Sarung dan Jagoan Maen Pukulan Betawi — Sarung telah lama dikenal sebagai tradisi khas yang ada di berbagai Nusantara. Mereka biasa dibedakan dalam hal motif, bahan hingga teknik pembuatan. Masyarakat Betawi sendiri akrab dengan sarung. Dalam hal pementasan seni budaya Betawi, maen pukulan, dan peringatan acara-acara hingga keseharian, sarung menjadi hal yang tak pernah terpisahkan.
Bagi pelaku maen pukulan Betawi, sarung tak asal sebagaimana fungsinya penutup tubuh. Namun, dapat difungsikan sebagai senjata dan pelengkap shalat. Terdapat dua gaya pemakaian sebagai penanda sarung merupakan senjata. Pertama, sarung dikalungkan atau digantungkan di pundak. Pemakaian kedua terlihat dari pemakaian sarung yang dililitkan di pinggang.
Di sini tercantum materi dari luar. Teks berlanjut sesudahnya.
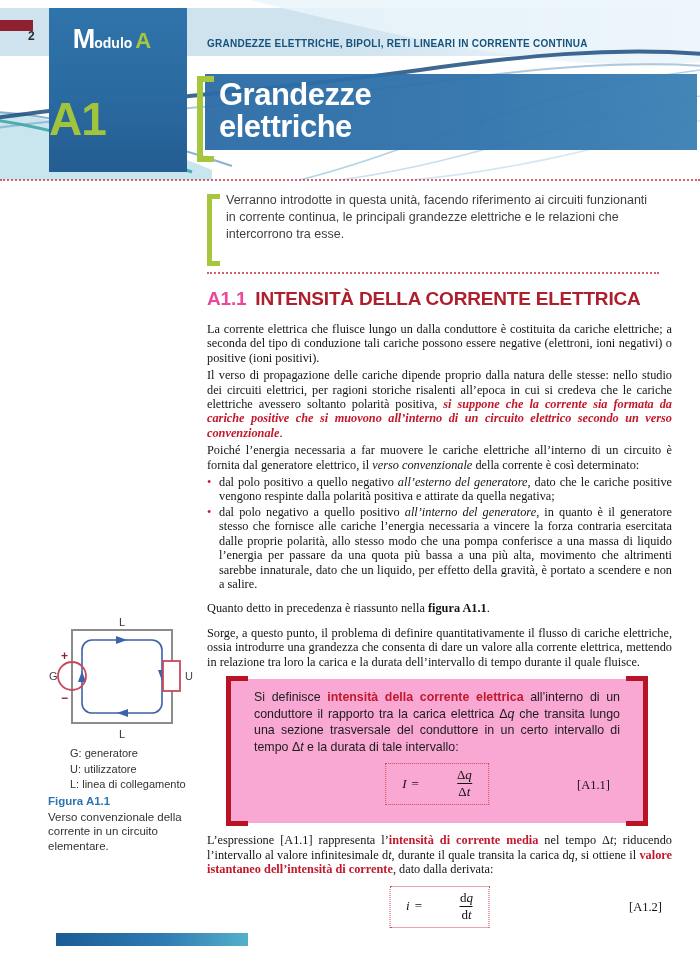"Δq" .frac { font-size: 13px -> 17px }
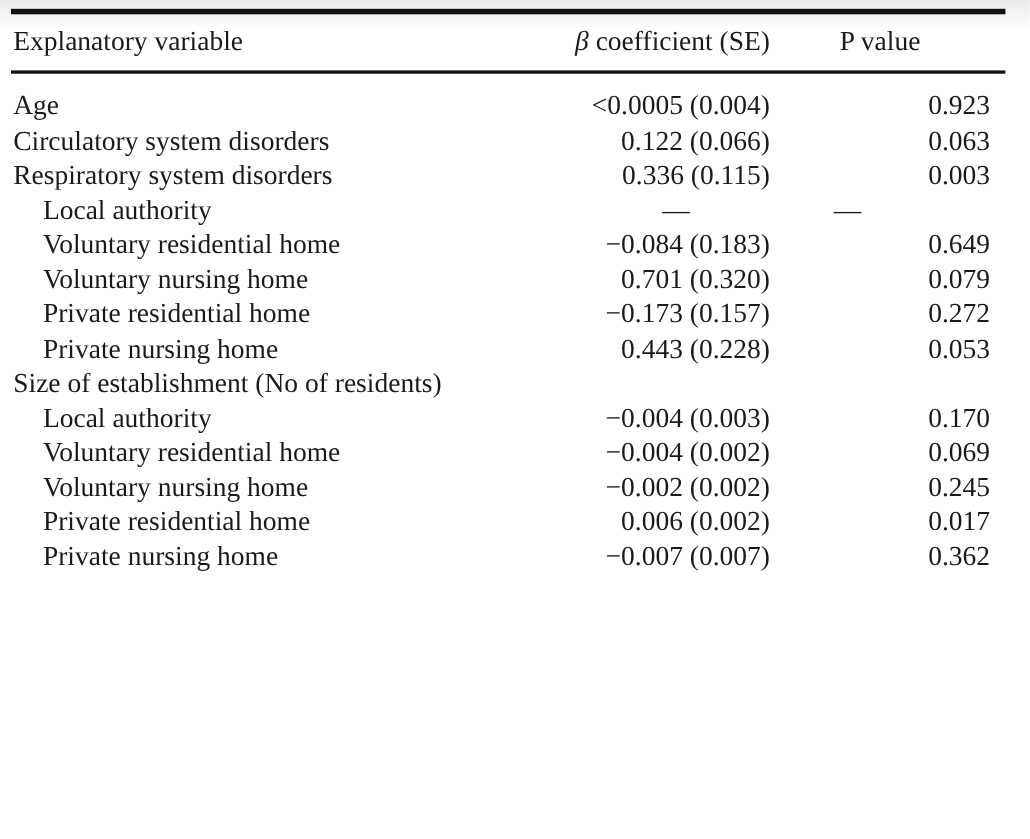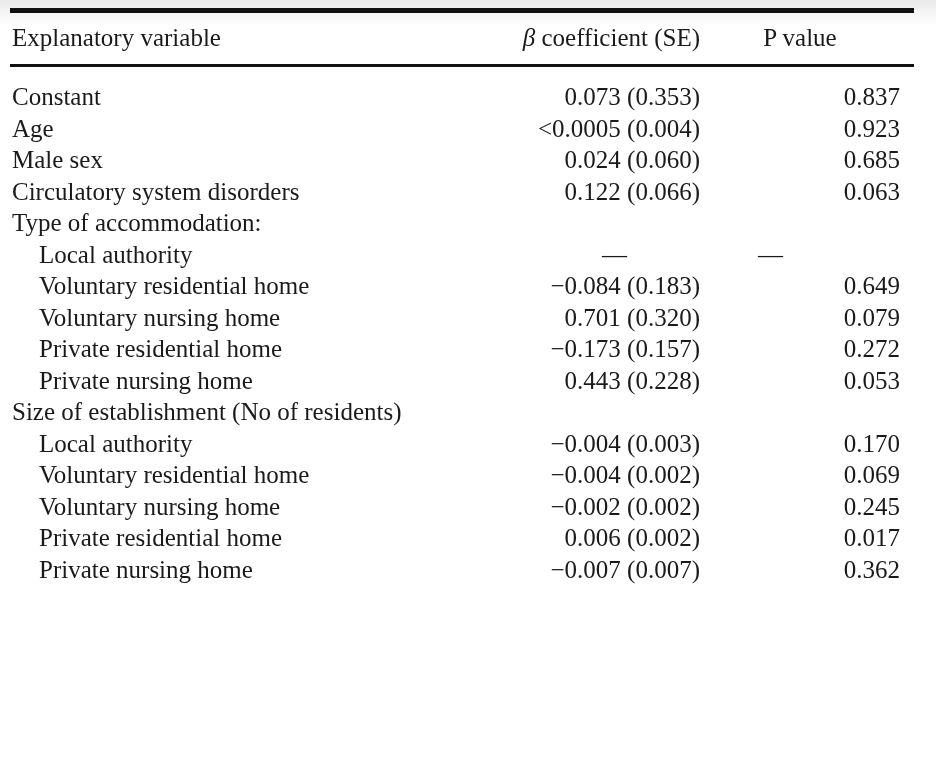"Constant" tr { html: <tr> <td>Constant</td> <td>0.073 (0.353)</td> <td>0.837</td> </tr> -> none }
Sarung dan jagoan maen pukulan Betawi ibarat hal yang sama sama melengkapi. Kedua cara ini akan memudahkan pemain pukulan jika sewaktu-waktu membutuhkannya untuk antisipasi serangan lawan. Tak ayal bila sarung bahkan disebut-sebut sebagai pengganti senjata.
Pemakaian posisi sarung disebut-sebut diadaptasi dari cukin (syal putih) yang kerap dikenakan jago-jago Tionghoa peranakan di Betawi. Pemakaian cukin oleh kalangan peranakan ini menyimbolkan bahwa mereka telah mahir dalam maen pukulan. Dalam banyak perayaan-perayaan besar, penari cokek juga mengalungkan cukin atau selendang ke pundak lelaki yang dipilih untuk menemaninya menari.
Sarung dalam Masyarakat Betawi
Pemakaian sarung, khususnya dalam masyrakat Betawi yang didominasi agama Islam juga memiliki beragam fungsi. Jika zaman dahulu sarung sebatas sebagai penutup tubuh perempuang Betawi berkemban maka kini telah bertransformasi. Mengutip Maen Pukulan Pencak Silat Betawi tulisan G.J. Nawi, sarung mengemban ekspresi agamis kebudayaan. Khususnya, dimanifestasikan dalam ungkapan “shalat dan silat”– hablum inallah dan hablum minannas.
Sarung kerap menjadi aksesori pelengkap busana lelaki Betawi– pangsi, busana sadariah, jas kain srebet, serta jas tutup ujung serong. Masyarakat Betawi tak akan mengizinkan bila pemakaian sarung dihilangkan atau tak sesuai pakem yang ada.
Dalam pertunjukan cerita rakyat yang dipentaskan oleh kesenian lenong, sarung bukan sekadar pelengkap bagi pemeran. Namun, juga digunakan pemain gambang kromong, tukang larik layar, pelayan pemain, dan orang -orang di balik layar lainnya. Pemakaian sarung difungsikan sebagai penghangat tubuh melawan angin malam. Maklum saja, permainan lenong memaksa mereka bermain semalam suntuk.